Me fascinó (como suele) la exactitud y la verdad escénica que regala María, su compromiso con el movimiento y con la acción; me sedujo su desparpajo en el decir y su cuerpo y su rostro capaces de todo (lo sublime y lo grotesco): ese arrastrarse insistiendo (en inglés) en que ella es muy normal, los silencios  entre sus palabras, su huida de solemnidad como forma de bailar y, por tanto, estar en el mundo. Me gustó tanto que creo que la pieza está a punto de ser algo más que una magnífica pieza, que el milagro acecha a la vuelta de la esquina.  Cuando hablo de milagro, hablo de una pieza mayor; de una de ésas que se me hacen heridas. Es una intuición y no tengo la receta, pero me huele que la cosa iría por una vuelta de tuerca en el paralelismo entre Alvar y María, y  una profundización en ese asunto del linaje tan privado y tan universal. O quizá ese milagro, esa cristalización de todo lo que el material promete (América: prodigio y horror; antepasados: cadena inseparable de violencia y amor; creación: escasez y derroche; identidad: luz y confusión) funciona justamente por ausencia y es ahí, en esa inminencia del milagro donde la pieza se me hará herida. Por lo pronto, sigo pensando en ella y no se me borra la imagen de su boca tan abierta con el tocado de plumas mirándome y mirándonos: perplejidad y caricatura y desolación.

Voy terminando, pero antes un par de cosas.
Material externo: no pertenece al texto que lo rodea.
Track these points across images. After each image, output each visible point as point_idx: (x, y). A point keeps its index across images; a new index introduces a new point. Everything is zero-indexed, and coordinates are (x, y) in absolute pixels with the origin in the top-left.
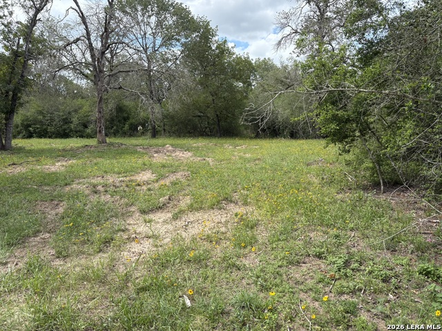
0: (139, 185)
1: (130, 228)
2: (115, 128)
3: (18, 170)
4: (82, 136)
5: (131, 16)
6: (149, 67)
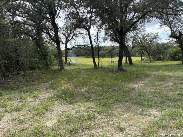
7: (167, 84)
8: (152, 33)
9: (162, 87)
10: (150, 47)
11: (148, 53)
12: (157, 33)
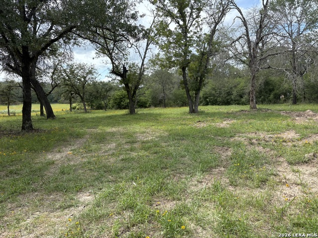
0: (285, 142)
1: (280, 174)
2: (262, 97)
3: (202, 125)
4: (238, 104)
5: (280, 12)
6: (294, 48)
7: (109, 147)
8: (85, 63)
9: (101, 153)
10: (83, 87)
11: (81, 96)
12: (92, 64)
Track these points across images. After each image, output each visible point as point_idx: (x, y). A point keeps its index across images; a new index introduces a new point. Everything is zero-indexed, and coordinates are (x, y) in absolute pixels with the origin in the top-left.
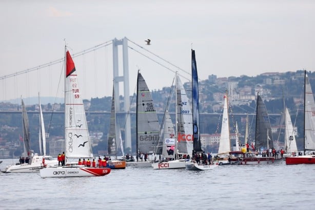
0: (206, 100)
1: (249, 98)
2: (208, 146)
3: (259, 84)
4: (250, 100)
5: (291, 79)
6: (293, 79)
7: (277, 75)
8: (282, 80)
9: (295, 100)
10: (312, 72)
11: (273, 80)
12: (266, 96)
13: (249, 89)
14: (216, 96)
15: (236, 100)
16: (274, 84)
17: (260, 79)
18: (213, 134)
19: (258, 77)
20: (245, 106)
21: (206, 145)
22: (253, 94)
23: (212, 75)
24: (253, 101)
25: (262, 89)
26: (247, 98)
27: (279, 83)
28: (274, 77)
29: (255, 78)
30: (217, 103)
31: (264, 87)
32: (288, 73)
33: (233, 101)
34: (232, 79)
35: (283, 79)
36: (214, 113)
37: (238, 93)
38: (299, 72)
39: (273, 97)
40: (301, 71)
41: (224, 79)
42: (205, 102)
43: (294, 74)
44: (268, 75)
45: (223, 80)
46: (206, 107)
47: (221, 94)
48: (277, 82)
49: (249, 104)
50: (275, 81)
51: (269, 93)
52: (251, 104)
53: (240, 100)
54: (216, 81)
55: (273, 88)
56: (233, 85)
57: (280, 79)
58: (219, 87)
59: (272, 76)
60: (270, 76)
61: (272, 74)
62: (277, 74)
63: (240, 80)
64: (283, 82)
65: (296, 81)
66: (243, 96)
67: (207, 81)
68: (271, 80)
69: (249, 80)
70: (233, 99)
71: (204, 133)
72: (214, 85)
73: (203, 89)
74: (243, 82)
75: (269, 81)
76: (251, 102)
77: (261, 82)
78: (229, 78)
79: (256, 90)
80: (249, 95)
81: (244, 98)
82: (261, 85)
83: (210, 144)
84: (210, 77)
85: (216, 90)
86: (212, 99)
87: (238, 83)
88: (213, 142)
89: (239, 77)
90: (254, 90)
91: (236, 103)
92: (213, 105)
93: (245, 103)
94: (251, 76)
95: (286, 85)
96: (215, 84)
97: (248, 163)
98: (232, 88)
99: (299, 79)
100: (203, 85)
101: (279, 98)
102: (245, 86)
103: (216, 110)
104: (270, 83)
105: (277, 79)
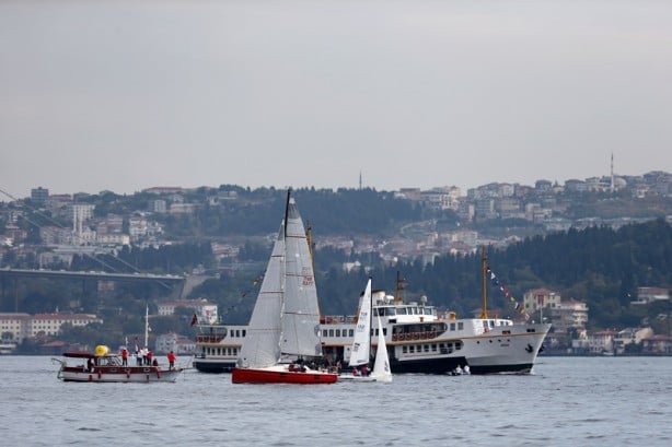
0: (25, 241)
1: (117, 240)
2: (25, 340)
3: (138, 212)
4: (118, 244)
5: (207, 203)
6: (212, 202)
7: (178, 193)
8: (188, 205)
9: (216, 247)
10: (252, 189)
11: (169, 203)
12: (153, 238)
13: (116, 220)
14: (46, 233)
15: (89, 244)
16: (172, 211)
17: (142, 201)
18: (37, 315)
19: (137, 195)
20: (108, 258)
21: (21, 337)
22: (126, 231)
23: (40, 188)
24: (125, 247)
25: (144, 223)
26: (112, 239)
27: (182, 211)
28: (170, 198)
29: (130, 197)
30: (49, 250)
31: (148, 218)
32: (202, 190)
33: (83, 245)
34: (82, 199)
35: (190, 202)
36: (42, 270)
37: (93, 229)
38: (226, 188)
39: (168, 240)
40: (229, 186)
41: (65, 198)
42: (22, 245)
43: (213, 192)
44: (158, 192)
45: (62, 201)
46: (24, 256)
47: (56, 230)
48: (178, 208)
49: (116, 253)
50: (172, 206)
51: (160, 229)
52: (119, 252)
53: (97, 244)
54: (47, 202)
55: (168, 220)
56: (82, 212)
57: (184, 202)
58: (54, 216)
59: (166, 195)
60: (162, 194)
61: (167, 192)
62: (179, 191)
63: (100, 202)
64: (189, 208)
65: (218, 206)
66: (103, 234)
67: (27, 201)
68: (164, 203)
69: (118, 201)
70: (81, 241)
71: (19, 312)
72: (43, 210)
73: (19, 218)
74: (106, 205)
75: (160, 207)
76: (120, 248)
77: (144, 207)
78: (75, 195)
79: (131, 222)
80: (117, 233)
81: (105, 239)
82: (143, 214)
83: (29, 336)
84: (34, 192)
85: (46, 220)
86: (39, 241)
87: (93, 207)
88: (38, 330)
89: (97, 193)
90: (128, 224)
91: (88, 251)
92: (39, 252)
93: (109, 250)
94: (122, 194)
95: (195, 214)
96: (44, 207)
97: (105, 377)
98: (81, 219)
99: (225, 203)
100: (20, 209)
101: (180, 242)
102: (110, 214)
103: (46, 263)
104: (163, 210)
105: (177, 202)
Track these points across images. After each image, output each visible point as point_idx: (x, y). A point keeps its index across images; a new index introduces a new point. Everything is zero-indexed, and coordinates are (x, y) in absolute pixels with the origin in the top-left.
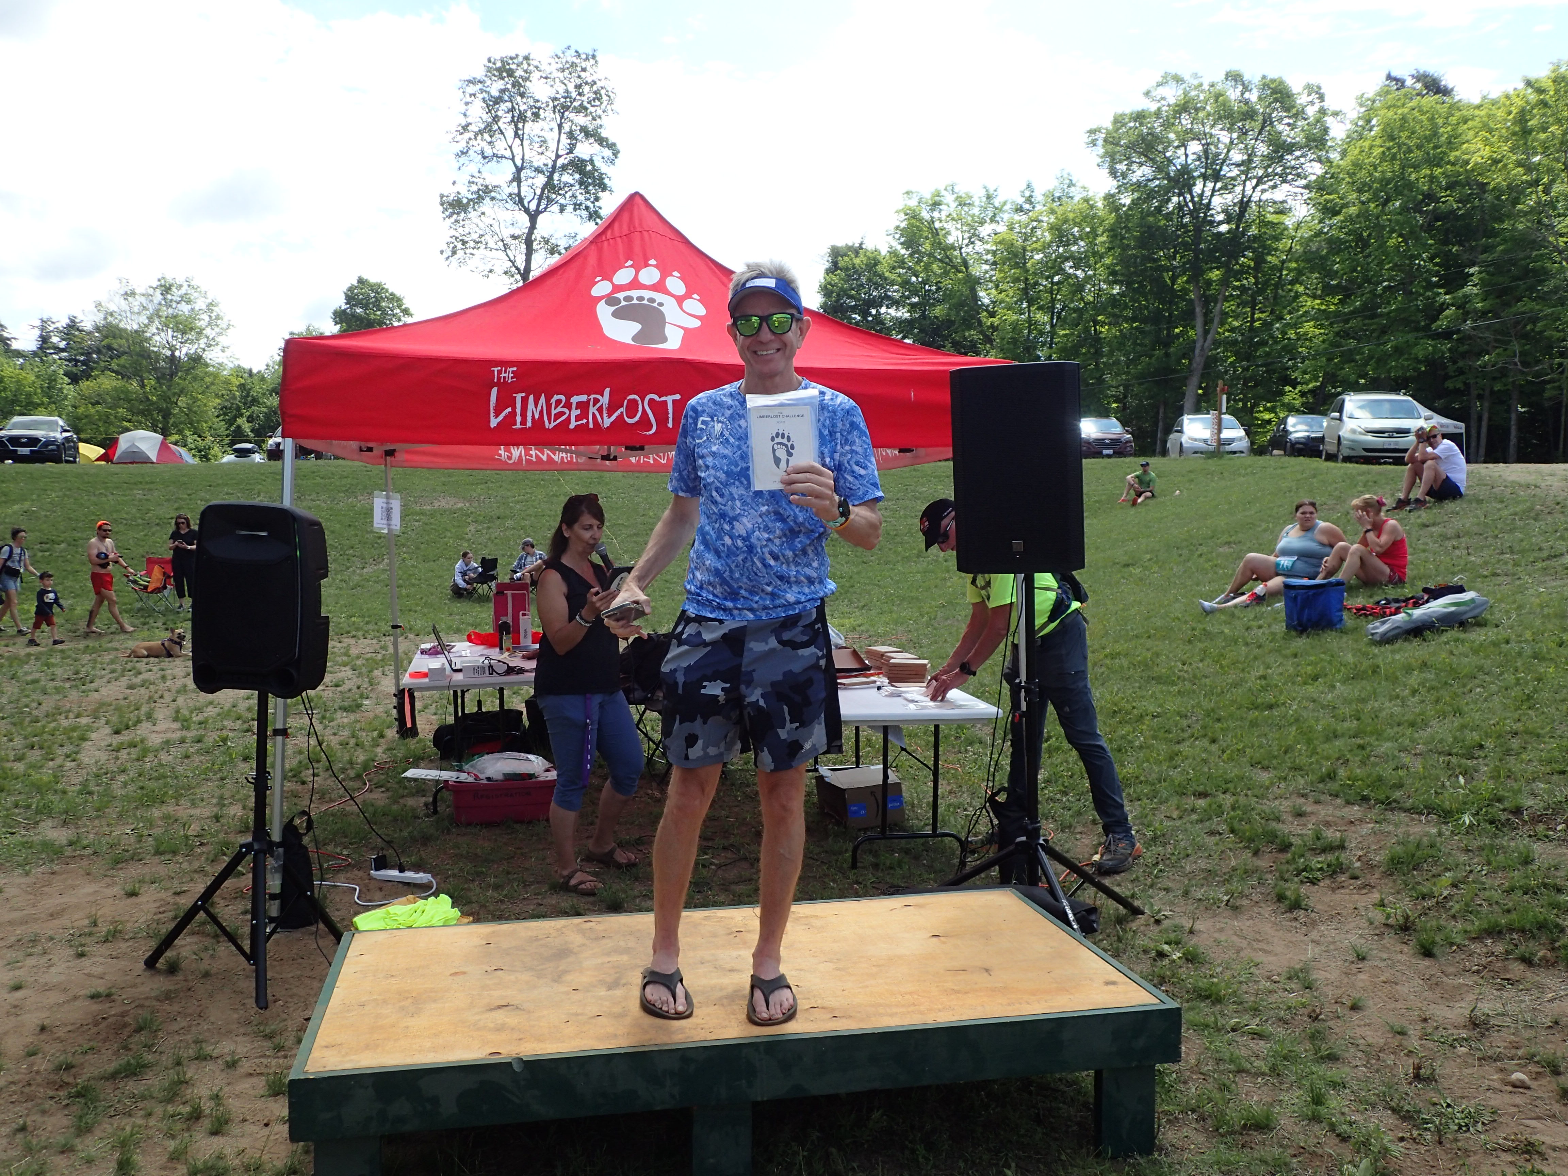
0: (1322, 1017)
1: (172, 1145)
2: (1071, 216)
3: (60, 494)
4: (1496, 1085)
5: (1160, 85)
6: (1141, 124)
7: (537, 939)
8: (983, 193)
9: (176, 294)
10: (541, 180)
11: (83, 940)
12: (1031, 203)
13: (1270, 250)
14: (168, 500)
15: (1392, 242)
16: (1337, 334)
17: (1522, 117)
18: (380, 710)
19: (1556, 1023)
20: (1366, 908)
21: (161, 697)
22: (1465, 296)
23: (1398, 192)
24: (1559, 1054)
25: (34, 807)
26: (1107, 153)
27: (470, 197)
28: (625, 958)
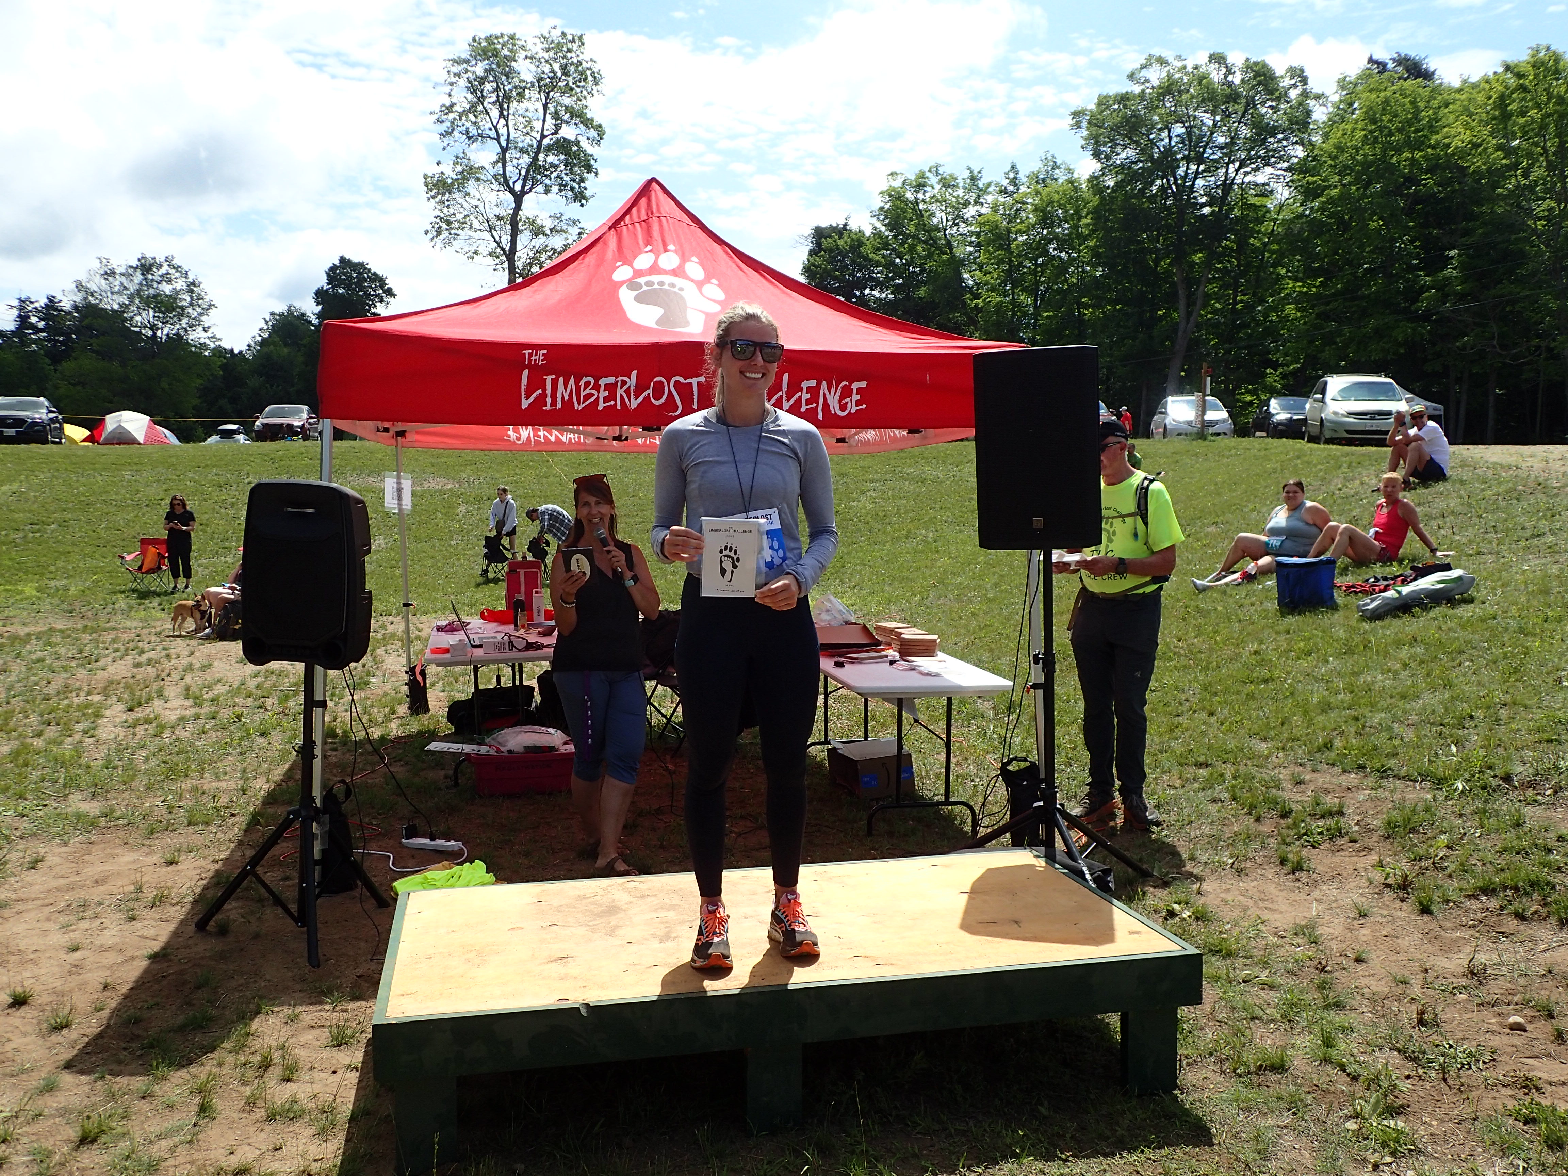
0: (1327, 969)
1: (248, 1090)
2: (1056, 197)
3: (49, 475)
4: (1494, 1028)
5: (1143, 67)
6: (1125, 107)
7: (585, 897)
8: (967, 174)
9: (158, 273)
10: (526, 160)
11: (130, 905)
12: (1015, 185)
13: (1253, 233)
14: (158, 481)
15: (1373, 225)
16: (1318, 316)
17: (1502, 101)
18: (388, 687)
19: (1550, 972)
20: (1366, 869)
21: (169, 675)
22: (1446, 279)
23: (1379, 176)
24: (1553, 999)
25: (61, 780)
26: (1091, 135)
27: (455, 177)
28: (671, 915)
La primera es que eché de menos a T. Me gusta encontrármela luego en el bar (acompañada de D que me habla de colores). La segunda es que el título de esto -que ya no sé si es crítica, diario o mixto lobo- es un verso del maestro Ortiz Nuevo y creo que la copla entera resume 'La ternura' y, quizá, 'Cabeza de vaca' y, a lo mejor, toda la vida: “De vez en cuando, la vida/ parece una fantasía/ cuando menos lo esperas/ te da lo que más querías/ aunque luego se lo lleva”. 

Yo no sé qué es la vida,  si un ramito de ambrosía o un huerto de hiel.  De verdad que no lo sé. Pero creo que ahora mismo no quiero saberlo. Prefiero seguir amando y creando y escribiendo y sentándome (o poniéndome de pie) a vivir cosas escénicas, aunque me duela (como a Alfredo, como a María, como a ti).